Consegna =
Riporta il passo dell'estratto a partire dalle parole "Mi rende felice" e fermati dopo "indossato nell’ultima udienza.", sostituendo "maglione" con "cardigan".

---------- Estratto ----------

Mi rende felice notare che molte persone stanno iniziando a capire la sua effettiva situazione di difficoltà, probabilmente grazie alla mia partecipazione in televisione. Ci tengo a sottolineare che, nonostante il tempo dedicato a questa attività, lo faccio senza ricevere alcun compenso e, allo stesso tempo, sottraendolo al mio lavoro.
C’è una signora che mi ha contattato e le ha mandato un paio di scarpe. Anche i vestiti che ha, erano miei e delle mie colleghe. La giacca bianca che indossava alle udienze era mia, a me stava larga, e l’ho regalata a lei. Le ho comprato un maglione a righe oro e nero che ha indossato nell’ultima udienza.

---------- Materiale fornito ----------

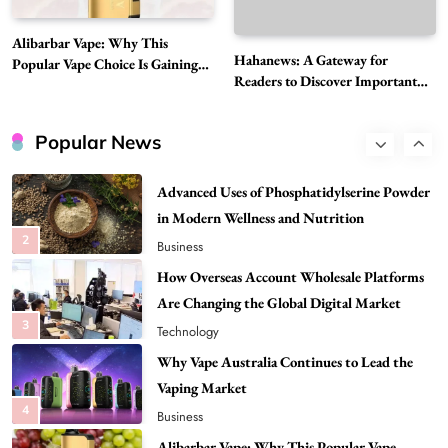
Best DPP Consulting Companies Compared
Alibarbar Vape: Why This
Head to Head
Hahanews: A Gateway for
Popular Vape Choice Is Gaining
1
Business
Readers to Discover Important
Attention Among Adult Vapers
Global Stories
Advanced Uses of Phosphatidylserine Powder
in Modern Wellness and Nutrition
Popular News
2
Business
How Overseas Account Wholesale Platforms
Are Changing the Global Digital Market
3
Technology
Why Vape Australia Continues to Lead the
Vaping Market
4
Business
Alibarbar Vape: Why This Popular Vape
Choice Is Gaining Attention Among Adult
5
Vapers
Business
Hahanews: A Gateway for Readers to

----------

Risultato del compito =
Mi rende felice notare che molte persone stanno iniziando a capire la sua effettiva situazione di difficoltà, probabilmente grazie alla mia partecipazione in televisione. Ci tengo a sottolineare che, nonostante il tempo dedicato a questa attività, lo faccio senza ricevere alcun compenso e, allo stesso tempo, sottraendolo al mio lavoro.
C’è una signora che mi ha contattato e le ha mandato un paio di scarpe. Anche i vestiti che ha, erano miei e delle mie colleghe. La giacca bianca che indossava alle udienze era mia, a me stava larga, e l’ho regalata a lei. Le ho comprato un cardigan a righe oro e nero che ha indossato nell’ultima udienza.